Its two principal managers, Ali Hijazi and Ahmed Al Homoud, describe it as a Kuwaiti-registered company, started in 1997, that provided supplies to U.S. armed forces and oil-field operations. But to deYoung it seemed defined much more by its third focus, interior design, and by Al Homoud's American-born wife, Wendy Stafford, who often represented it.
La Nouvelle had no trucks of its own, or warehouses, or dining facilities. It merely hired local subcontractors and took a middleman fee. But it did know how to do that, and goods did get delivered—at prices that seemed to yield very healthy profits. DeYoung recalls Stafford in elegant, tight clothes, with expensively teased hair and "lots of jewelry—diamonds, diamonds, diamonds."
One of the La Nouvelle contracts that caught deYoung's eye was for laundry—laundry, that is, for all contractors and military at a nearby base. The bill, she says, "went from $62,000 a month to $l.2 million a month—over about 60 days!" Given the number of people whose laundry was being done, deYoung figured that on average a 15-pound bag was costing $108. At the same time, KBR was paying $28 a bag under a different contract at another site—to La Nouvelle!

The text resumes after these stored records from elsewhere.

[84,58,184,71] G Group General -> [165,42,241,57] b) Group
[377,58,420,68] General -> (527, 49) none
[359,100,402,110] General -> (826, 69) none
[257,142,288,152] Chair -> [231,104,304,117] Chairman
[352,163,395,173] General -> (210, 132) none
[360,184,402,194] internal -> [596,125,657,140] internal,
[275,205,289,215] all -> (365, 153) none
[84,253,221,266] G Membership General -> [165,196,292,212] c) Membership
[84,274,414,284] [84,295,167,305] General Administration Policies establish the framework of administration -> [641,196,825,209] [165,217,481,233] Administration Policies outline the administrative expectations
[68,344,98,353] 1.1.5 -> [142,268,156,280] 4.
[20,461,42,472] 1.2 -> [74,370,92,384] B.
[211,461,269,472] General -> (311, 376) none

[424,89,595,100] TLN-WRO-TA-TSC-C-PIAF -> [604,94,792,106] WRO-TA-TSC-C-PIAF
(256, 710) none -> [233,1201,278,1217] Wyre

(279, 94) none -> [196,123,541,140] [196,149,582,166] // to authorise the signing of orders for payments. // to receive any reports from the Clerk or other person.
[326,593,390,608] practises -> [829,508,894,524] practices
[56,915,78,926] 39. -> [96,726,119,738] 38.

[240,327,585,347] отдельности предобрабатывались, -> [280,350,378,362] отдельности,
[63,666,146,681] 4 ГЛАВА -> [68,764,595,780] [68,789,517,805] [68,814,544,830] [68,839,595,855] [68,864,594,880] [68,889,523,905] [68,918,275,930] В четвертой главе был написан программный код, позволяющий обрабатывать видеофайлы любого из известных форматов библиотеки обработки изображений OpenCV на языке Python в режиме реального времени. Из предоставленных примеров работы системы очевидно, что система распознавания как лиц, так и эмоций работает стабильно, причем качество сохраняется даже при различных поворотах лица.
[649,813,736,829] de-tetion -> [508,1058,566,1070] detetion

"When they chose to cut a clean contract, they were quite capable of doing that," deYoung says. "And when they chose to make a contract messy, they could do that too." (La Nouvelle spokeswoman Jennifer Thomas replies that deYoung's $108 estimate is incorrect, and that La Nouvelle is unaware of the other contract to which deYoung refers.)
On March 16, 2004, deYoung met La Nouvelle's troika of top personnel for the first time—Stafford, Al Homoud, and Hijazi—and asked the group for documentation on the expensive laundry contract. Stafford and the others said there wasn't any. (In retrospect, La Nouvelle says, they don't know what documentation deYoung was referring to, nor does their subcontractor.) DeYoung says she'd already found the paperwork herself, and it had taken her about a minute on a calculator to conclude that KBR and La Nouvelle together were overcharging on the laundry by about $1 million a month. By her estimate, the monthly bill should have been $200,000, not $l.2 million. When deYoung showed her documents to Hijazi, he e-mailed a powerful ally for help: a KBR vice president who wasn't in procurement, deYoung says, and should have had no say over the contract. But the V.P. was a top KBR manager in Kuwait. "Within 24 hours, I was told I was off the La Nouvelle account."
Last June, Halliburton spokeswoman Wendy Hall declared to the Houston Chronicle that the company's own auditing system had raised concerns about La Nouvelle, and that La Nouvelle as a result had been "removed from consideration for future work." La Nouvelle, on the other hand, claimed it was owed hundreds of millions of dollars by KBR. On October 15, 2004, La Nouvelle filed suit in a Virginia federal court, seeking at least $224 million in compensation and other damages.